**WORK REQUEST:** Reproduce the rows verbatim, everything from the line containing "What follows is" down to the line containing "0.032064, 0.875577, 0.507831]]", both included, and leave the pictures out.

DATA SHOWN Start Marker

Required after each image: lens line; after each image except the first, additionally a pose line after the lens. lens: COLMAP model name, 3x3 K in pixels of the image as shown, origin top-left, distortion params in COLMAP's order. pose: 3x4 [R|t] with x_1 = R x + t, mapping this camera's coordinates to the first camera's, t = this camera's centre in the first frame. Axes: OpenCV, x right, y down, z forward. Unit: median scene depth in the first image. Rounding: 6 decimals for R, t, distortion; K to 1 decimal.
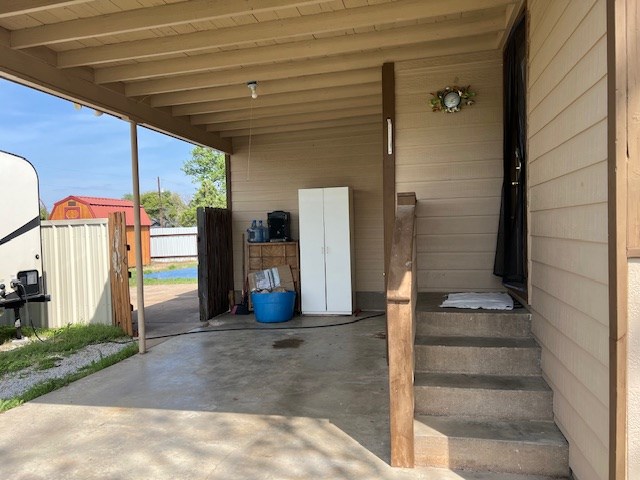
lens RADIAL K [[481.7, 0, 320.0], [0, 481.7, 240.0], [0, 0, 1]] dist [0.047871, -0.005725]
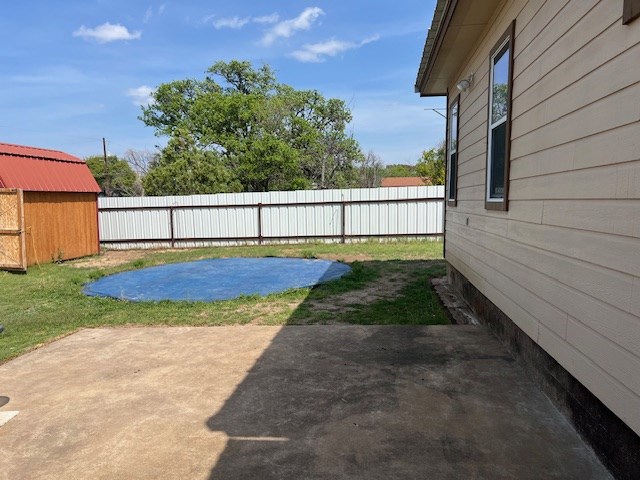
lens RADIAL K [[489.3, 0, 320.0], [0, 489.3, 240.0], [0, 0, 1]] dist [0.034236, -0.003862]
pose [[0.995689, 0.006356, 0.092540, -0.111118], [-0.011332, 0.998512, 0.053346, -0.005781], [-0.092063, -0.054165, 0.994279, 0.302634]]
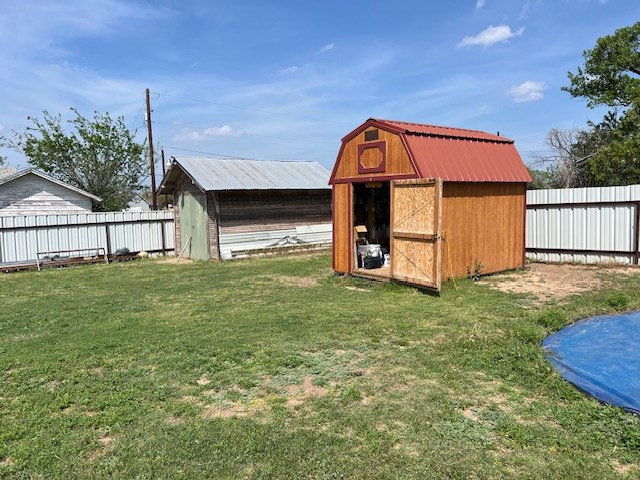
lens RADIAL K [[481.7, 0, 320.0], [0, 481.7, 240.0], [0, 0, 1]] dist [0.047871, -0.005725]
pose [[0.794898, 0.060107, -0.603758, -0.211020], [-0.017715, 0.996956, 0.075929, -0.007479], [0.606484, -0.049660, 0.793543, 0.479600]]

DATA SHOWN End Marker
DATA SHOWN Start Marker

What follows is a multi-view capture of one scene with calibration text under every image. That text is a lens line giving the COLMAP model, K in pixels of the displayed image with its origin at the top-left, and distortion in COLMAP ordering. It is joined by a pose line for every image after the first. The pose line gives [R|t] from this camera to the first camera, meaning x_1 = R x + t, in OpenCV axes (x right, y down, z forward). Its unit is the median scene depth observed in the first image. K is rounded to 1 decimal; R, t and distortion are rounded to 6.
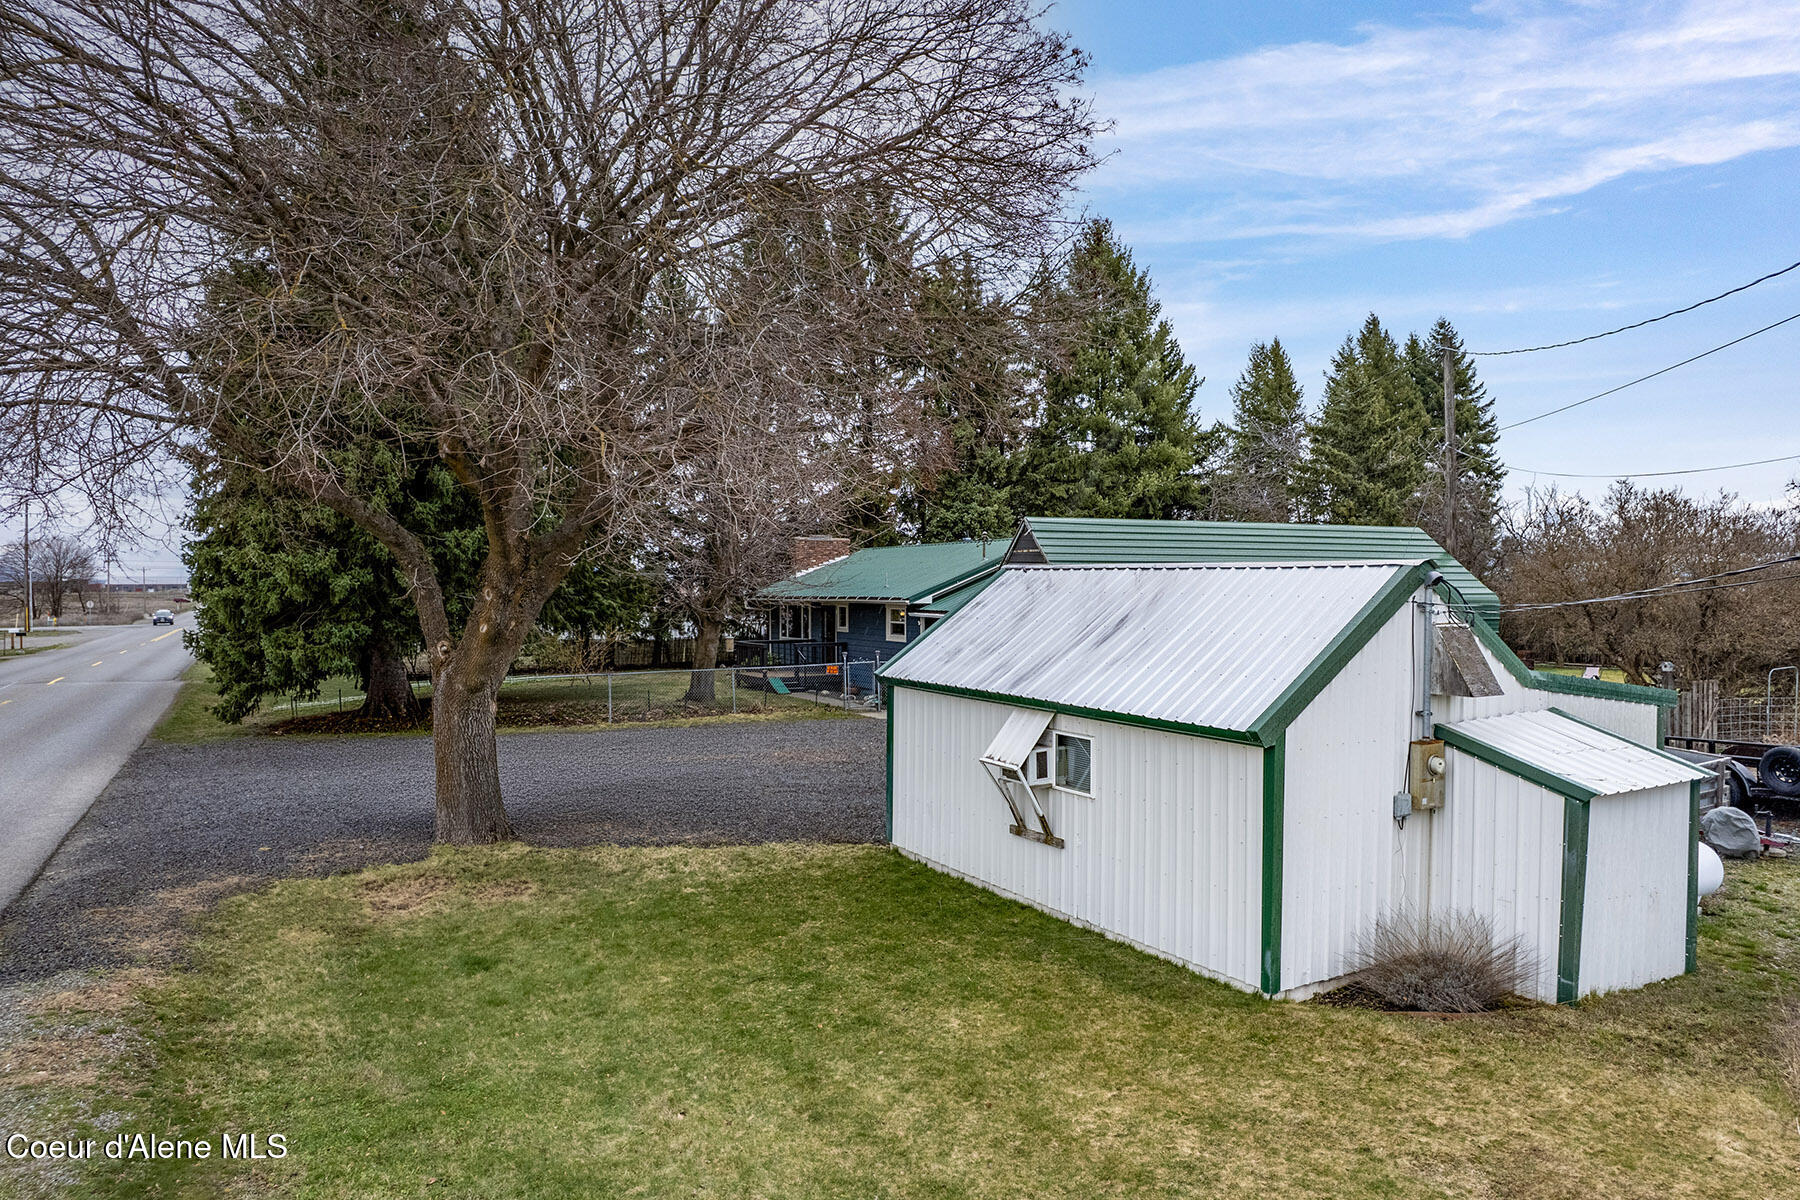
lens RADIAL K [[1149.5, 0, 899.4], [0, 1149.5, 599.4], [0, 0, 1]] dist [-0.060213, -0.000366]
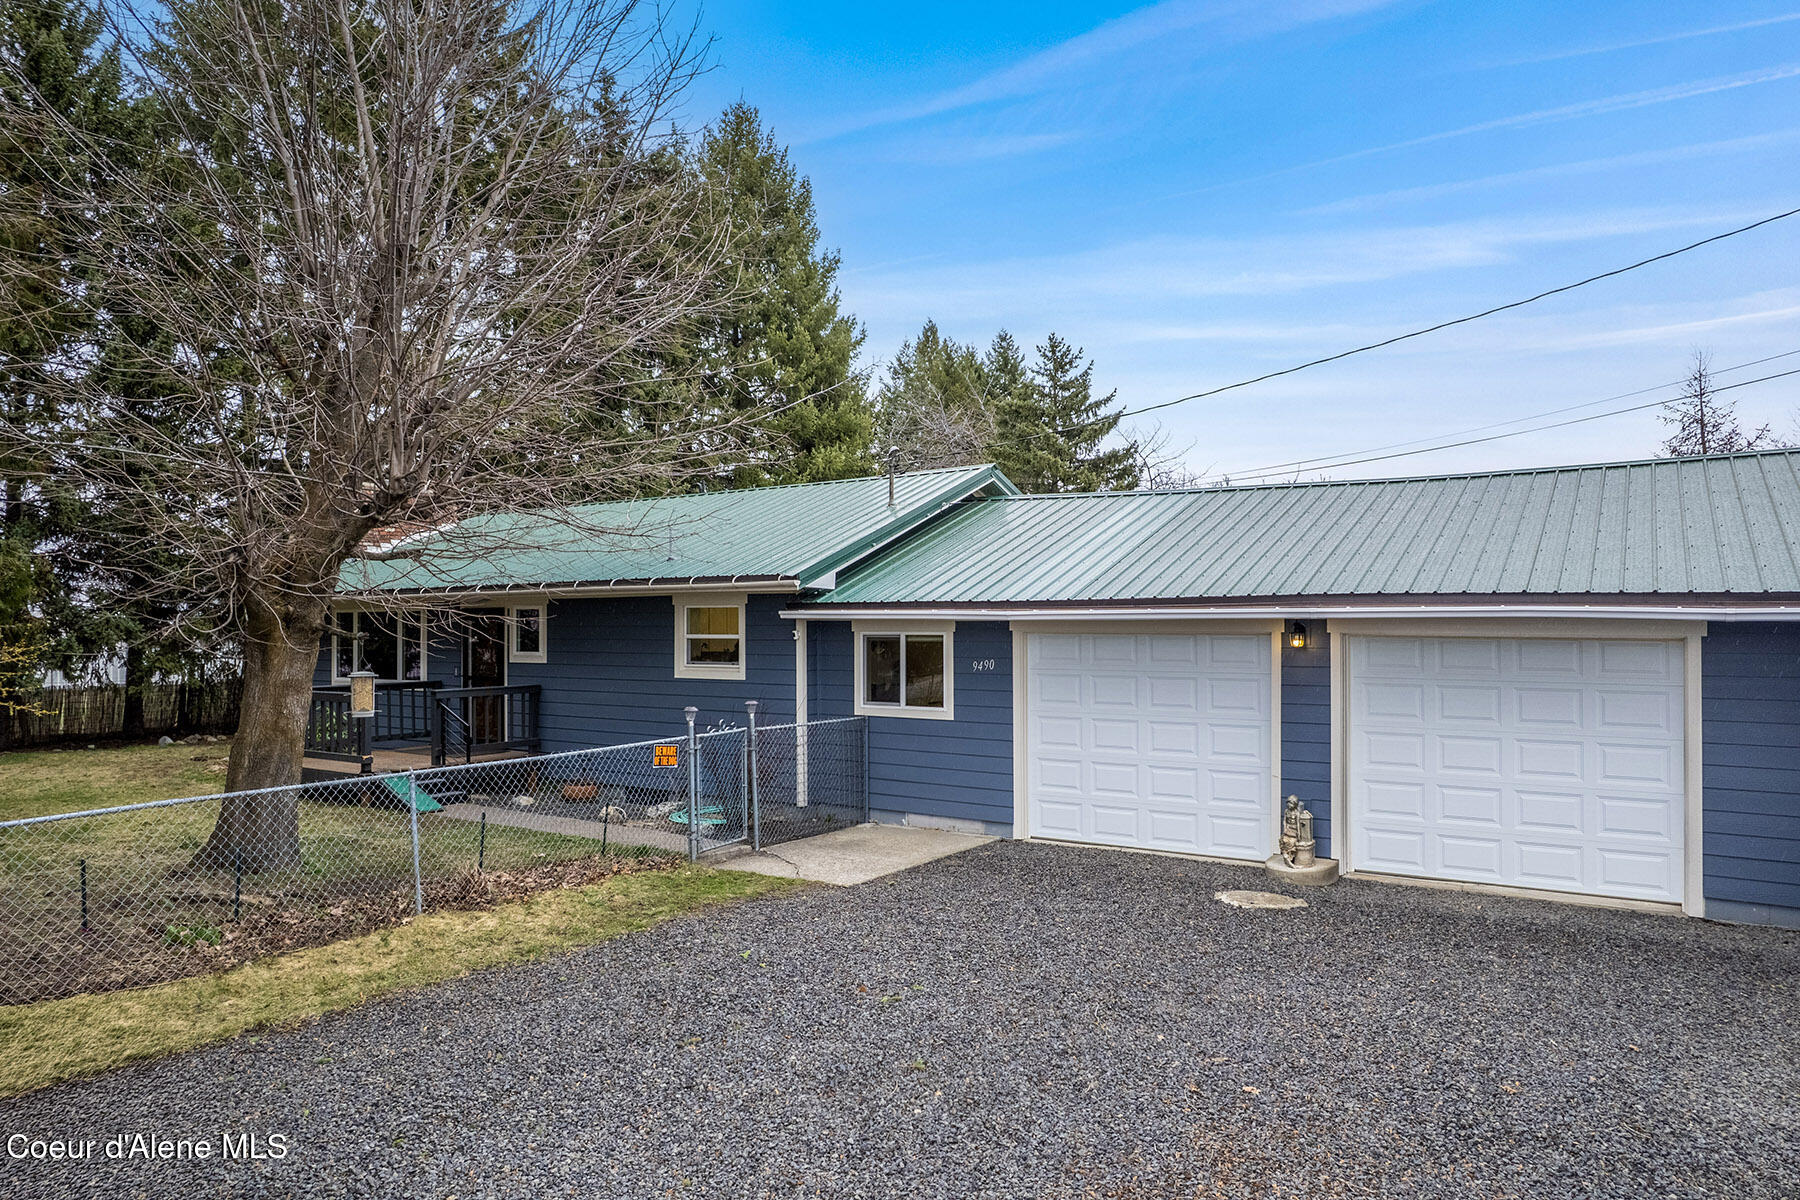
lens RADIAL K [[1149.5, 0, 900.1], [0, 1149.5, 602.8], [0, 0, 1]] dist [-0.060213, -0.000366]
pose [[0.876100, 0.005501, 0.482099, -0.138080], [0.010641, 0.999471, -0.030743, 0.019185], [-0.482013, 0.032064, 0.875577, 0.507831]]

DATA SHOWN End Marker

**COMPLETED TASK:**
What follows is a multi-view capture of one scene with calibration text under every image. That text is a lens line giving the COLMAP model, K in pixels of the displayed image with its origin at the top-left, and distortion in COLMAP ordering. It is joined by a pose line for every image after the first. The pose line gives [R|t] from this camera to the first camera, meaning x_1 = R x + t, in OpenCV axes (x right, y down, z forward). Its unit is the median scene depth observed in the first image. K is rounded to 1 decimal; R, t and distortion are rounded to 6.
lens RADIAL K [[1149.5, 0, 899.4], [0, 1149.5, 599.4], [0, 0, 1]] dist [-0.060213, -0.000366]
lens RADIAL K [[1149.5, 0, 900.1], [0, 1149.5, 602.8], [0, 0, 1]] dist [-0.060213, -0.000366]
pose [[0.876100, 0.005501, 0.482099, -0.138080], [0.010641, 0.999471, -0.030743, 0.019185], [-0.482013, 0.032064, 0.875577, 0.507831]]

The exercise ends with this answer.